START EXTRACT PROVIDED

Without serving as his own cinematographer, Leonetti sets a slow, measured pace, not far removed from how Wan slowly warms up his machine of dread and then properly times when to pounce on his audience. He never misses an opportunity to shoot Annabelle sitting on her shelf, or rocking in a chair, and staring with her dead, occasionally bloodshot eyes. Unfortunately, on a few occasions, Leonetti is unable to resist employing a few screechy musical stings from a ten-person orchestra or holding a shot longer than usual with a payoff that always gives us the opposite of what we're expecting. Making up for those standard tactics are some sufficiently creepy frights, including a bloody nick from a sewing machine and a wide shot that leaves room for peripheral activity to go on as Mia and Leah both take naps. Most unnerving of all, there is a sequence where Mia has a run-in with a sinister baby carriage in her apartment building's basement and then gets to safety in a pesky elevator that won't go to any other floor. This set-piece playfully puts the viewer on edge the most with an emphasis on a demonic sight at the bottom of a shadowy stairwell.

If the horror genre ever needed a wholesomely likable couple to bring down a few notches with horrible supernatural goings-on, Mia and John would surely be nominated. Annabelle Wallis and Ward Horton might be most memorable for the coincidence of their first names, the former for obvious reasons and the latter for being as clean-cut and conventional as Ward Cleaver, and the characters' names are right after Mia Farrow and John Cassavetes in "Rosemary's Baby." Outside of that, Wallis is warmly inviting with a strength and intelligence behind the eyes as Mia, while the handsome Horton fares just fine before getting stuck in the Oblivious, Disbelieving Husband role. A few more personality traits and life interests in Mia and John might have made them more interestinghe's studying to be a doctor and she sews a lot—but they serve their purpose. As kindly tenant and bookstore owner Evelyn, Alfre Woodard is far more than a convenient plot device/"magical negro" figureor at least creates the illusion that she iswith her class, maternal warmth and belief in the material. As a mother who used to feel guilty for her late daughter's death in a car accident, Evelyn and her past are nicely woven into Mia's own arc of self-sacrifice, too.

END EXTRACT PROVIDED
START EXERCISE DATA

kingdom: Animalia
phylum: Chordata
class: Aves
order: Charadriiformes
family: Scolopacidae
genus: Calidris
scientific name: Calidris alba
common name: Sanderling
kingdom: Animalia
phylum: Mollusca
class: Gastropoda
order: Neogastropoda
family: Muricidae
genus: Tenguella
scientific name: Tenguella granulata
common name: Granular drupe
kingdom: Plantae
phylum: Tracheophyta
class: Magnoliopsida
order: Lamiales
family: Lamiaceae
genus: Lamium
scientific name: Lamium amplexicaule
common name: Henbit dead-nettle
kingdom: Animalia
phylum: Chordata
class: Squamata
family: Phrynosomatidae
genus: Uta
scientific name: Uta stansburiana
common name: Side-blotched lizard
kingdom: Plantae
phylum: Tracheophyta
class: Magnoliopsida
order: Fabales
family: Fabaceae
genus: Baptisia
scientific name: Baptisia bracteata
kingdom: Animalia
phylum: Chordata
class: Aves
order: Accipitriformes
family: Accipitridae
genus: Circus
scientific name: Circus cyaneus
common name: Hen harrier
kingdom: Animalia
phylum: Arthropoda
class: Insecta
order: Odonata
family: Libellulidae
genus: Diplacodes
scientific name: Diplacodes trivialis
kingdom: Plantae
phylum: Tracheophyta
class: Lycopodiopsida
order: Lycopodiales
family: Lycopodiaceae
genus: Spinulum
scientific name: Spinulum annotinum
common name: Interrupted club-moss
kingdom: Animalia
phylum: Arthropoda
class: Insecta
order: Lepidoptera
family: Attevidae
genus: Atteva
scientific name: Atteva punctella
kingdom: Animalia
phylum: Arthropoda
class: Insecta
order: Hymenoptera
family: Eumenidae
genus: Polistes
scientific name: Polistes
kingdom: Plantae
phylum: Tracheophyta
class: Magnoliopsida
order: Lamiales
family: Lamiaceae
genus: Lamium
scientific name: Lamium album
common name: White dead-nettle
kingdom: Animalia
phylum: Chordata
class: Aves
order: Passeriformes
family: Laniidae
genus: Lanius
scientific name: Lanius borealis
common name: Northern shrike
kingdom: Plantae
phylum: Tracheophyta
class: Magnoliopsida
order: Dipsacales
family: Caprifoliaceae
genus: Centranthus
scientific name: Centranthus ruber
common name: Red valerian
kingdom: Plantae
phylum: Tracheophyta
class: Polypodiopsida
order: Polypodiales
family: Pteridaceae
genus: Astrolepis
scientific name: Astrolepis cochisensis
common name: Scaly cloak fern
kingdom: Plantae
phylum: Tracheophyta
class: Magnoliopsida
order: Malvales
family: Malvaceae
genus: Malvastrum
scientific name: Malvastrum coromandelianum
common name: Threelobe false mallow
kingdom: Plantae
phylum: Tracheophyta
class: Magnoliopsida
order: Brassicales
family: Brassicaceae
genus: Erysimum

END EXERCISE DATA

### TASK INSTRUCTIONS
(a) According to the film review, where does Mia encounter the sinister baby carriage?
(b) List every actor named in the film review.

### RESPONSES
(a) In her apartment building's basement.

(b) Annabelle Wallis, Ward Horton, Alfre Woodard, Mia Farrow, John Cassavetes